Ils ont débuté alors que le président américain Donald Trump a déployé une armada dans la région, après la répression sanglante par le pouvoir iranien de la vaste mobilisation de début janvier.
Le ministre omanais des Affaires étrangères, Badr al-Busaidi, avait auparavant reçu séparément M. Araghchi et M. Witkoff, qui est accompagné du gendre de Donald Trump, Jared Kushner. Il a qualifié les pourparlers de "cruciaux".
- "L'Iran prêt à défendre sa souveraineté" -
Les Etats-Unis ont indiqué ces derniers jours vouloir discuter du soutien apporté par Téhéran à divers groupes armés unis par leur hostilité à Israël dans la région, et son programme de missiles balistiques.
L'Iran martèle lui ne vouloir discuter que de son programme nucléaire pour obtenir la levée des sanctions internationales qui asphyxient l'économie.
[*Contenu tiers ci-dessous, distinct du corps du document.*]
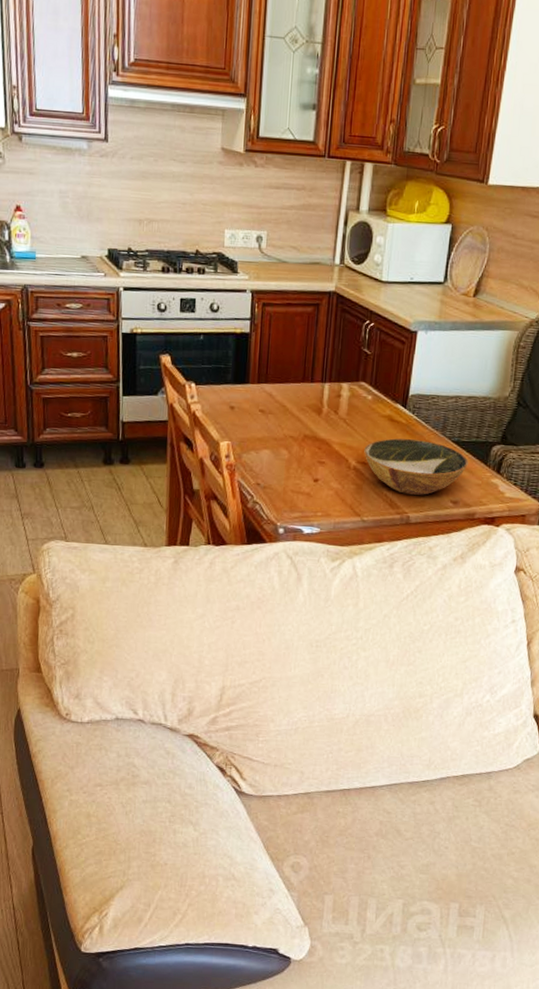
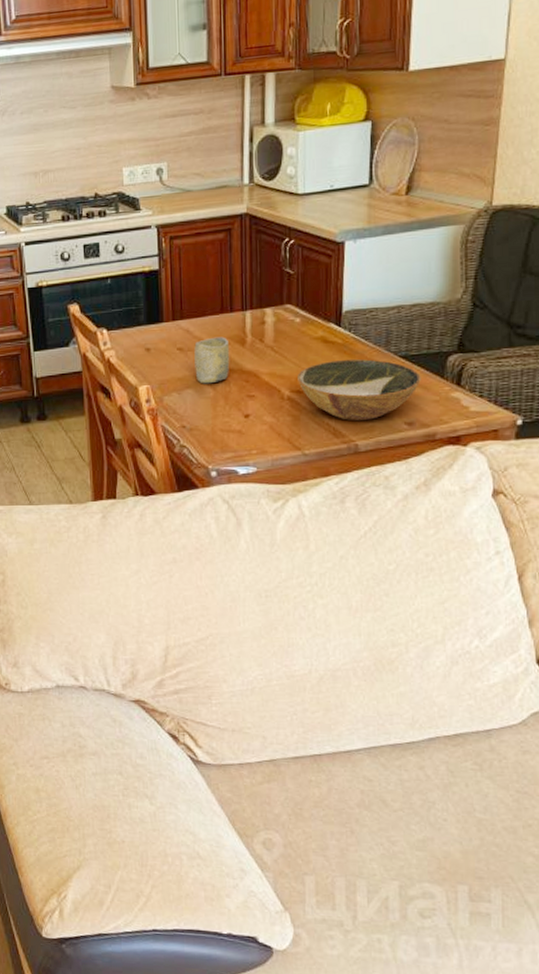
cup: none [273,403,307,447] -> present [194,337,230,384]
Téhéran est "prêt à défendre la souveraineté et la sécurité nationale (...) contre toute exigence excessive ou toute tentative d'aventurisme" des Etats-Unis, a mis en avant M. Araghchi, lors de sa rencontre avec son homologue omanais.
Dans un communiqué publié peu avant l'ouverture des négociations, la Chine a indiqué soutenir l'Iran dans la défense de ses "intérêts" et face à l'"intimidation".
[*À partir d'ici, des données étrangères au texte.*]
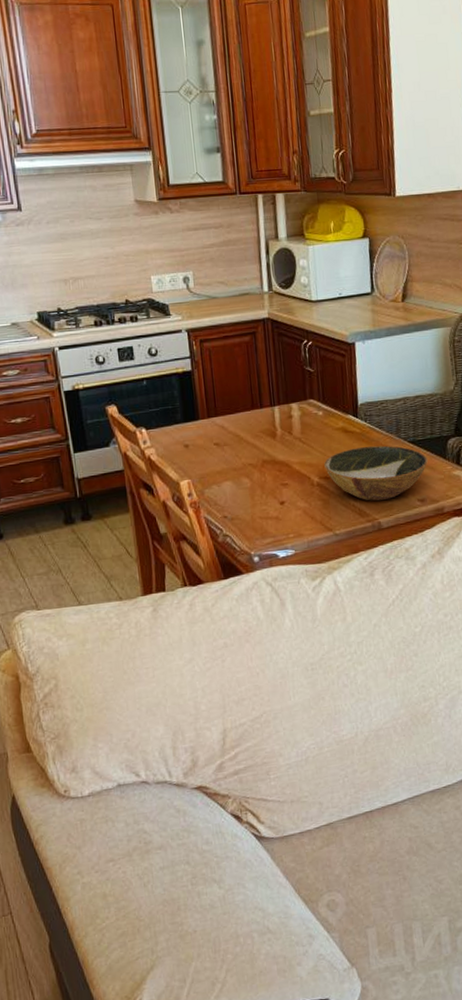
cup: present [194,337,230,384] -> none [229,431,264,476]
Les discussions interviennent après la répression début janvier par le pouvoir iranien d'un vaste mouvement de contestation, qui a fait des milliers de morts.
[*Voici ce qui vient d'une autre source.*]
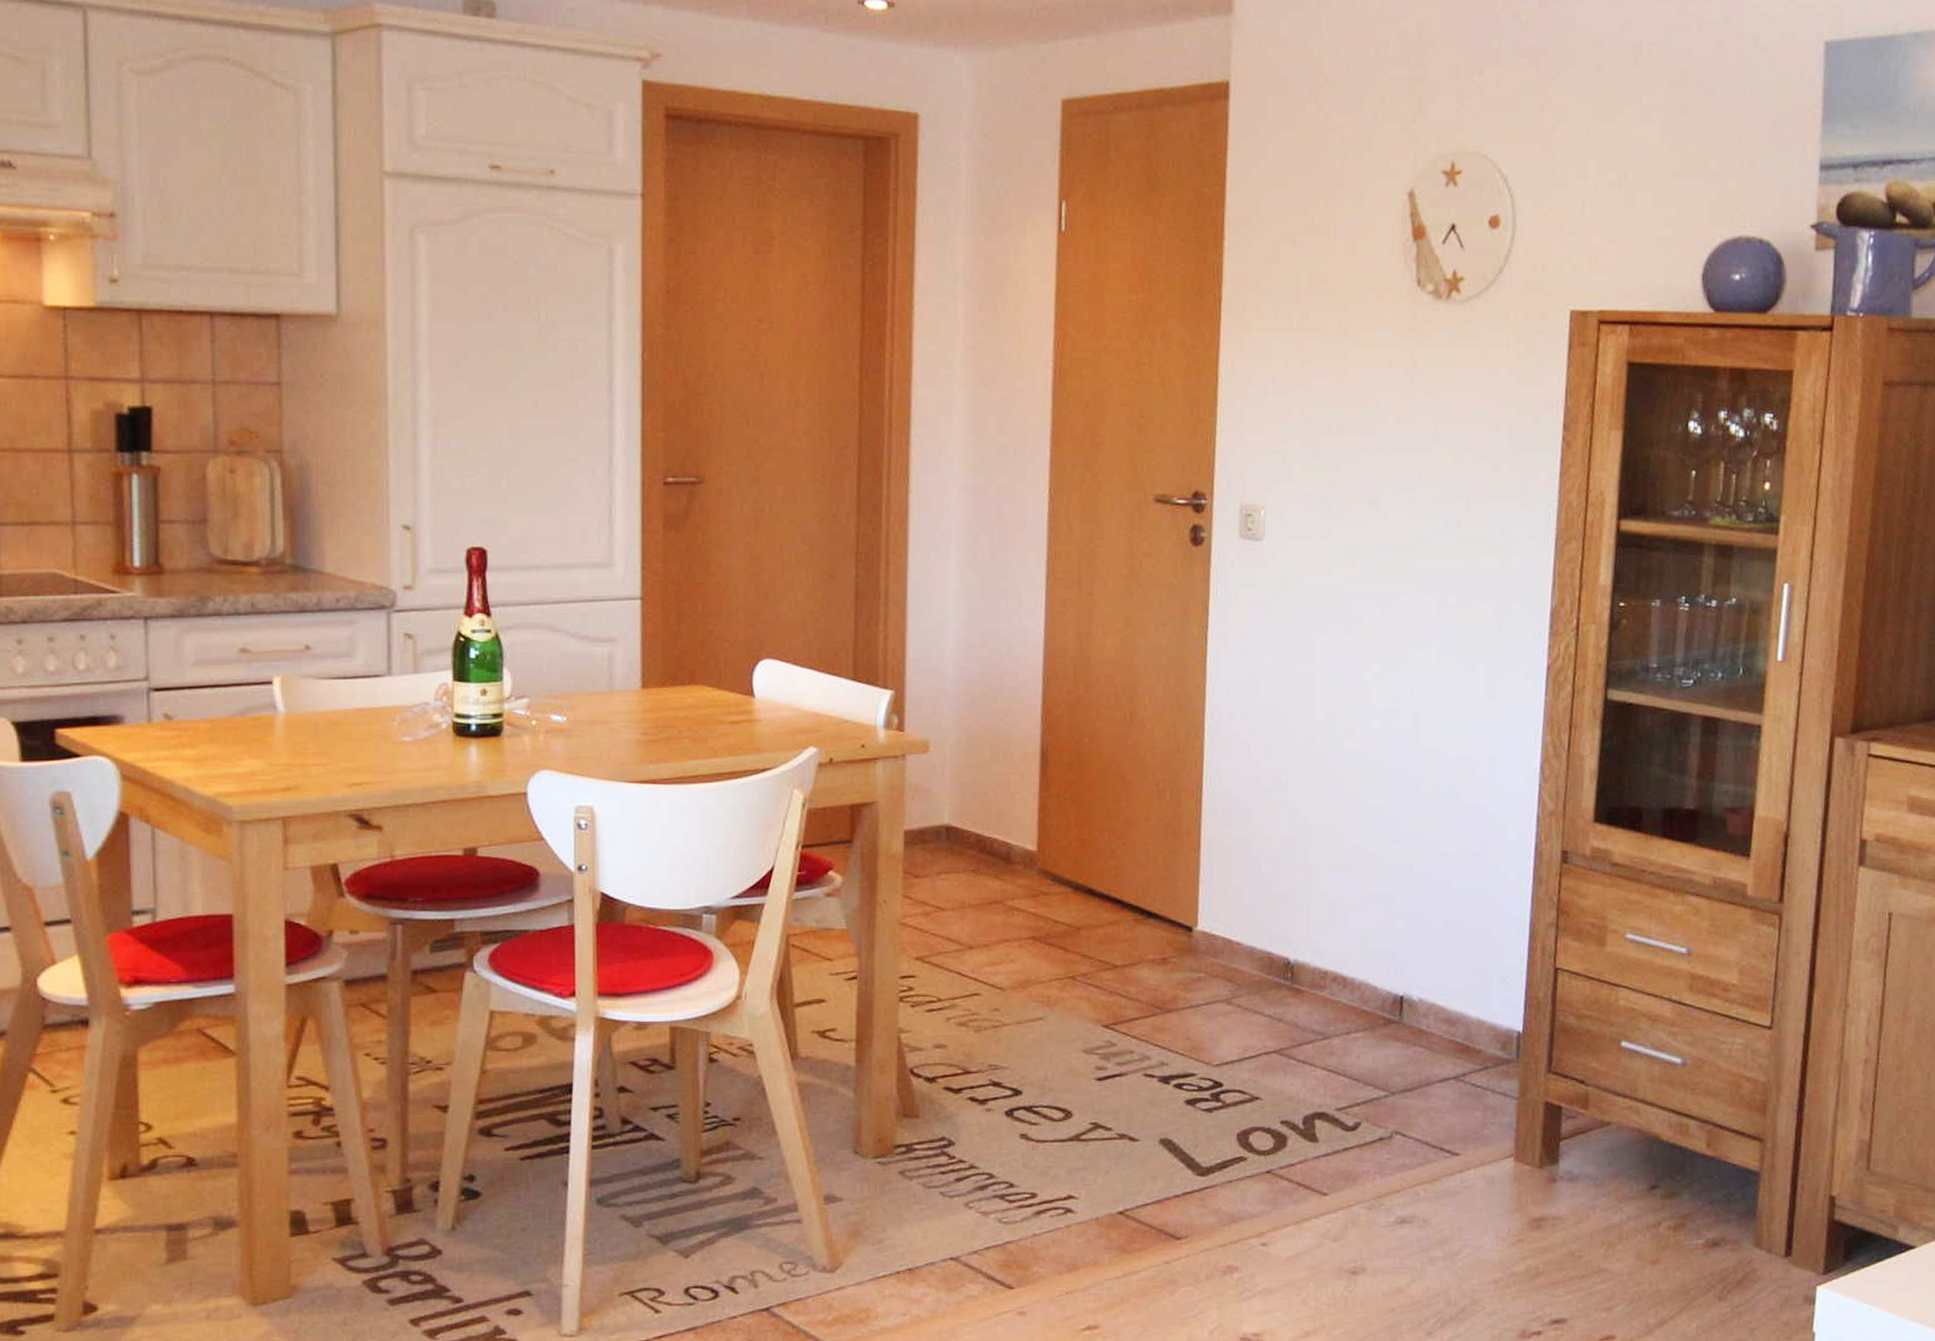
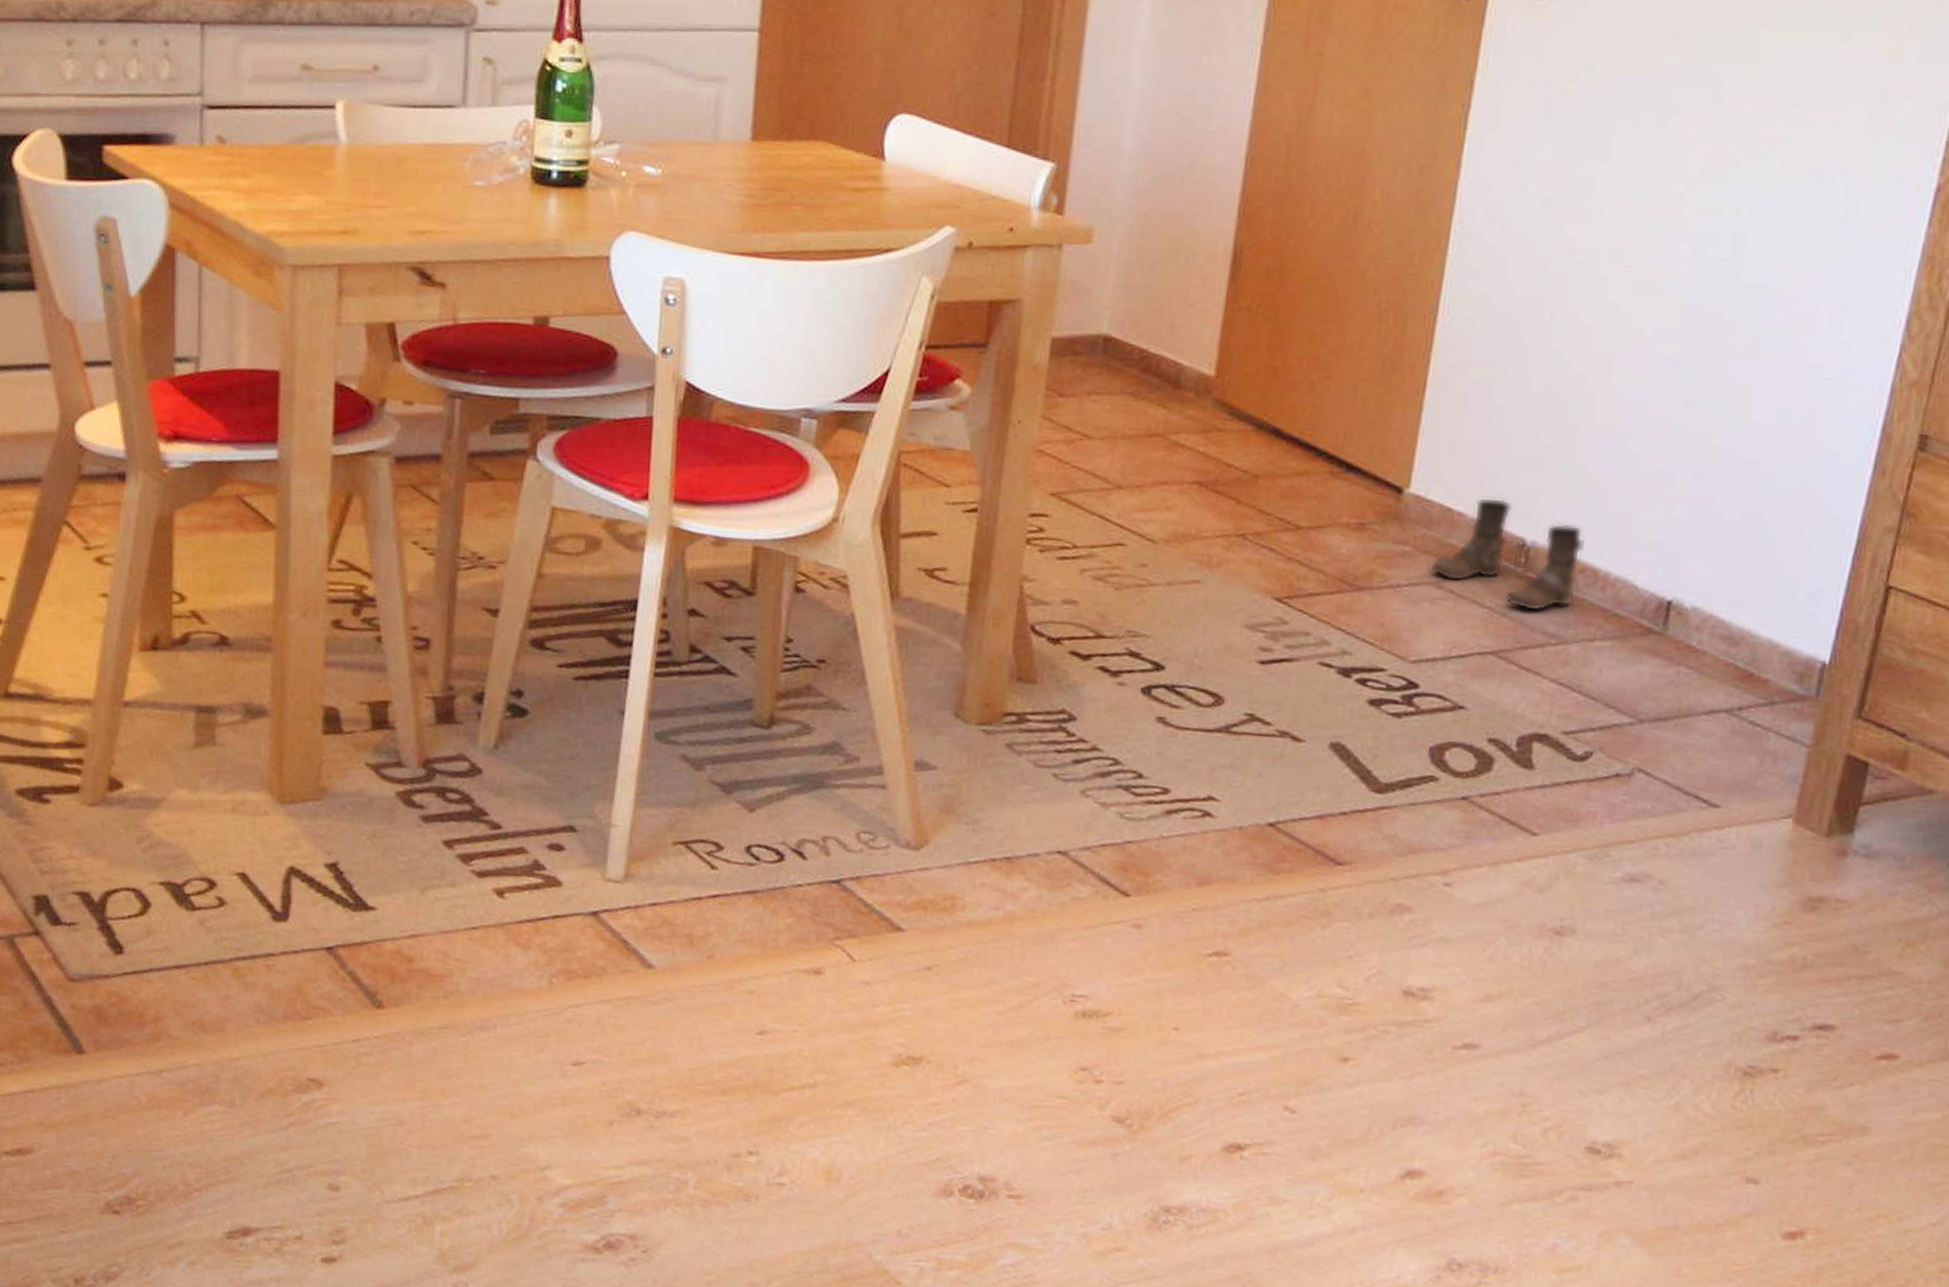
boots: none [1220,927,1334,1016] -> present [1429,496,1585,612]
Après avoir menacé de frapper l'Iran en soutien aux contestataires, le président américain centre désormais sa rhétorique sur le contrôle du programme nucléaire iranien.
S'il a affirmé en juin que les frappes américaines avaient anéanti les capacités nucléaires iraniennes, l'ampleur exact des dégâts reste inconnu.
Les Iraniens "négocient", s'est-il félicité jeudi. "Ils ne veulent pas que nous les frappions", a-t-il ajouté.
"Le président a clairement exprimé ses exigences envers le régime iranien. Il a été très explicite sur le fait qu'il souhaitait une capacité nucléaire nulle", a rappelé jeudi soir sa porte-parole, Karoline Leavitt, soulignant qu'il est "le commandant en chef de l'armée la plus puissante de l'histoire".
- "Inflexibilité" iranienne -
Les pays occidentaux et Israël accusent l'Iran de chercher à se doter de l'arme atomique, ce que Téhéran dément tout en faisant valoir son droit à développer une filière nucléaire civile.
L'Iran et les Etats-Unis avaient déjà mené des négociations au printemps notamment dans le sultanat d'Oman, gelées par la guerre des 12 jours. Elles achoppaient notamment sur la question de l'enrichissement d'uranium par Téhéran.
Sur le cadre des négociations, le chef de la diplomatie américaine, Marco Rubio, est lui aussi catégorique: pour aboutir, elles devront "inclure certains éléments, notamment la portée de leurs missiles balistiques, leur soutien aux organisations terroristes (...) et le traitement réservé à leur population".
"L'Iran continue de faire preuve d'inflexibilité face aux demandes des Etats-Unis, ce qui réduit la probabilité (...) d'une solution diplomatique", estime l’Institute for the Study of War, basé aux Etats-Unis.
Face au maintien par Washington des menaces d'action militaire, Téhéran a répété qu'il riposterait contre les bases américaines de la région en cas d'attaque, brandissant le risque d'une escalade dans la région.
"Nous sommes prêts à nous défendre, et c'est au président américain de choisir entre le compromis ou la guerre", a déclaré jeudi le porte-parole de l'armée, le général Mohammad Akraminia. L'Iran, a-t-il averti, a un accès "facile" aux bases américaines dans le Golfe.